Task list ▸
a: Answer these questions using the article on the Medina v. Planned Parenthood South Atlantic case below:
(i) Which state does the subheading say is seeking to succeed in the case?
(ii) According to the article, what is the question before the court?
(iii) From what four kinds of sources does the quoted provision let an eligible individual obtain medical assistance?
b: Write the next part of the article on the Supreme Court's Medina v. Planned Parenthood South Atlantic case, picking up after its final paragraph.

═══ Document segment ═══

Society / April 3, 2025

This Supreme Court Case Is About More Than “Defunding” Planned Parenthood

If South Carolina succeeds, there will be almost no check on states that discriminate against healthcare providers for any reason.

Rachel Rebouché

A demonstrator holds a sign in front of the US Supreme Court as the Medina v. Planned Parenthood South Atlantic case is heard on Wednesday, April 2, 2025.


(Tom Williams / CQ-Roll Call, Inc via Getty Images)

This week, the US Supreme Court heard oral arguments in Medina v. Planned Parenthood South Atlantic, a case that has received much less attention than others the court will hear this term, despite its potential to “destroy” the Medicaid program. The question before the court is, do Medicaid patients have a right to sue, in federal court, to enforce the “free-choice of provider” provision in Medicaid’s statute? If they do not have a right to sue, then states will be largely unaccountable for decisions to include or exclude providers from the Medicaid program.

As it sounds, the “free choice” provision allows patients to choose any qualified provider of family planning services participating in the program. Specifically, the provision states, “A State plan for medical assistance must…provide that any individual eligible for medical assistance…may obtain such assistance from any institution, agency, community pharmacy, or person, qualified to perform the service or services required.”

═══ Supplied information ═══

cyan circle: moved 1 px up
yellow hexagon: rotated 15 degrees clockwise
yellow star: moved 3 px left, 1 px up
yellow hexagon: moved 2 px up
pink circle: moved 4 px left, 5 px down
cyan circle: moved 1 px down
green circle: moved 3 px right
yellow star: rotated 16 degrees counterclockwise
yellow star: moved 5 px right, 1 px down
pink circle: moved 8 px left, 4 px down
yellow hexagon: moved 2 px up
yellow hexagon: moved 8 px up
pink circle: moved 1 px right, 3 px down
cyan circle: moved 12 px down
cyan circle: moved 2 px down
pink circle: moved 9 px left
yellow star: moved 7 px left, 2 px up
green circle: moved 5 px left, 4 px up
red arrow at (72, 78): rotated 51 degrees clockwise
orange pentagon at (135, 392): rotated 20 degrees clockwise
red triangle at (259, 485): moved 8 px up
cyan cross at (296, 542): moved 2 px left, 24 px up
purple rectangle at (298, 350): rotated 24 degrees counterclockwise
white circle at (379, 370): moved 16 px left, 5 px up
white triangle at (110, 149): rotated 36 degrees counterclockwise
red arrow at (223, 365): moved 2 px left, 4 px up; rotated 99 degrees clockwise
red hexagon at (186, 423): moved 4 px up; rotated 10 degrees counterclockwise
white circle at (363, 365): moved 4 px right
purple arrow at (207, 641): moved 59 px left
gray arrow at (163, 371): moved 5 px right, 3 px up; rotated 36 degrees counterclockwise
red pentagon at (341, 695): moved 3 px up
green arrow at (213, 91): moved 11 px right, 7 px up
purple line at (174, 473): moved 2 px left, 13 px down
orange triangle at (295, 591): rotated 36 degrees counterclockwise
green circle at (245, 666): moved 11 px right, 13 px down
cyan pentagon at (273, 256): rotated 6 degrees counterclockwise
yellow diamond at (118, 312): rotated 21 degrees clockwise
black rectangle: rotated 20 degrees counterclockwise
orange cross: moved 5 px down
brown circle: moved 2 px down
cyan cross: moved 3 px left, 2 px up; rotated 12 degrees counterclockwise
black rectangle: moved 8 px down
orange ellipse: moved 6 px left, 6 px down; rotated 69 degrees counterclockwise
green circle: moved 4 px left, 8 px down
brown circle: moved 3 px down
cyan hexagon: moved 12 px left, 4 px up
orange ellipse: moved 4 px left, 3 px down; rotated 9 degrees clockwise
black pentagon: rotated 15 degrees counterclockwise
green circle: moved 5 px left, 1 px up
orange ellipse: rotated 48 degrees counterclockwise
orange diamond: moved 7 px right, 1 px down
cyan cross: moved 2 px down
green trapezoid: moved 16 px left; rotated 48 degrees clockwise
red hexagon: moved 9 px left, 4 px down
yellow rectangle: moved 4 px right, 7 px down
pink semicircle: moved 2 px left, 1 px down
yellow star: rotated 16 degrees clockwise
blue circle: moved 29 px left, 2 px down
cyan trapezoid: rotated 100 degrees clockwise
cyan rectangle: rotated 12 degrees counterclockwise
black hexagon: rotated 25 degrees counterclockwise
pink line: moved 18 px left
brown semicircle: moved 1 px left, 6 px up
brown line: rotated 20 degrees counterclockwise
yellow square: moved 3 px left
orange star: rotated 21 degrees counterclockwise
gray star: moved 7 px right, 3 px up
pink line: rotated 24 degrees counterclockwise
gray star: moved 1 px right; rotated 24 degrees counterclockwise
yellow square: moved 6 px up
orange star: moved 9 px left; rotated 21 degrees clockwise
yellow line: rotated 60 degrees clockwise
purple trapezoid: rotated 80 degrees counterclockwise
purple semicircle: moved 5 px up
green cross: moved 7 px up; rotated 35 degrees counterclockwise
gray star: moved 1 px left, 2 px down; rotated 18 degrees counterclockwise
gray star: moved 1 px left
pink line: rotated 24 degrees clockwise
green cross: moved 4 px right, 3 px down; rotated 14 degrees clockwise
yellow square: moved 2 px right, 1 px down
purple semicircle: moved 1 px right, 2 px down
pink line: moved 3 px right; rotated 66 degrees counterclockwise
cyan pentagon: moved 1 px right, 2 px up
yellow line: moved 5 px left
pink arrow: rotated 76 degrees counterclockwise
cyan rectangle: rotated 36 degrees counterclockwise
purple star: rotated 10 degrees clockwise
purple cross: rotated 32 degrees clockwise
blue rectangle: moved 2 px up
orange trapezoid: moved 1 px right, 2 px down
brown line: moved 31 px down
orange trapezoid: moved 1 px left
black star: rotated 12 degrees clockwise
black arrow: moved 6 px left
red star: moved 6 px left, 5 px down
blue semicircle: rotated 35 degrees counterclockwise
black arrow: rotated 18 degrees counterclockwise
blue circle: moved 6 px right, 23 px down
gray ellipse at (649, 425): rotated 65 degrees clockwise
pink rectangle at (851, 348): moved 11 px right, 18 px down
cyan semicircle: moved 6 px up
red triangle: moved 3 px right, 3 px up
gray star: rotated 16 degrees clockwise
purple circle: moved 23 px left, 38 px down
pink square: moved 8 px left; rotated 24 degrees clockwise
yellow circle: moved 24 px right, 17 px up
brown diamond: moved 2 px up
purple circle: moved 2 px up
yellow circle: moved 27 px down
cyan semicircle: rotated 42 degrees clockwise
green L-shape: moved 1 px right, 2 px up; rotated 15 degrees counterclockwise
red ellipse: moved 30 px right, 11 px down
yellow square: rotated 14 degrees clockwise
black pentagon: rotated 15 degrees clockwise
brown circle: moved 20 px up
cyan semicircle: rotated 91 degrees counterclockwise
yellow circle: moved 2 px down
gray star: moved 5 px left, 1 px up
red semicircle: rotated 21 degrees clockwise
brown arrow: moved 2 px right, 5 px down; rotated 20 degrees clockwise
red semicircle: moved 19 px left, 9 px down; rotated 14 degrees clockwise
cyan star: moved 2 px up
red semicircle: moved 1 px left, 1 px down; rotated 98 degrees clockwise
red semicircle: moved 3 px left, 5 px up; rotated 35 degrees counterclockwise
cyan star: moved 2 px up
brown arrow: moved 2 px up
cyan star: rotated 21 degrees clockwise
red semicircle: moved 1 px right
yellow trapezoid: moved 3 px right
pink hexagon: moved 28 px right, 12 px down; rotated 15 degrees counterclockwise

═══

Answers by task ▸
a:
(i) South Carolina.
(ii) Whether Medicaid patients have a right to sue, in federal court, to enforce the "free-choice of provider" provision in Medicaid's statute.
(iii) Any institution, agency, community pharmacy, or person qualified to perform the service or services required.

b:
However, in 2018, South Carolina excluded Planned Parenthood clinics, and all abortion providers, from its Medicaid program, not because the clinics were unqualified to provide family planning services but because they also provided abortions. (The state currently bans abortion after six weeks, which is before many people know they are pregnant.) Abortion care is not covered under the federal Medicaid program, except in cases of rape, incest, or threat to the pregnant person’s life—and South Carolina, along with 17 other states, follows that standard. But the state’s policy means that Medicaid patients who choose Planned Parenthood as their preferred provider for services besides abortion care, like cervical cancer screenings and contraception, will not have their care reimbursed. Said another way, patients have to find another place to receive basic reproductive and preventive healthcare.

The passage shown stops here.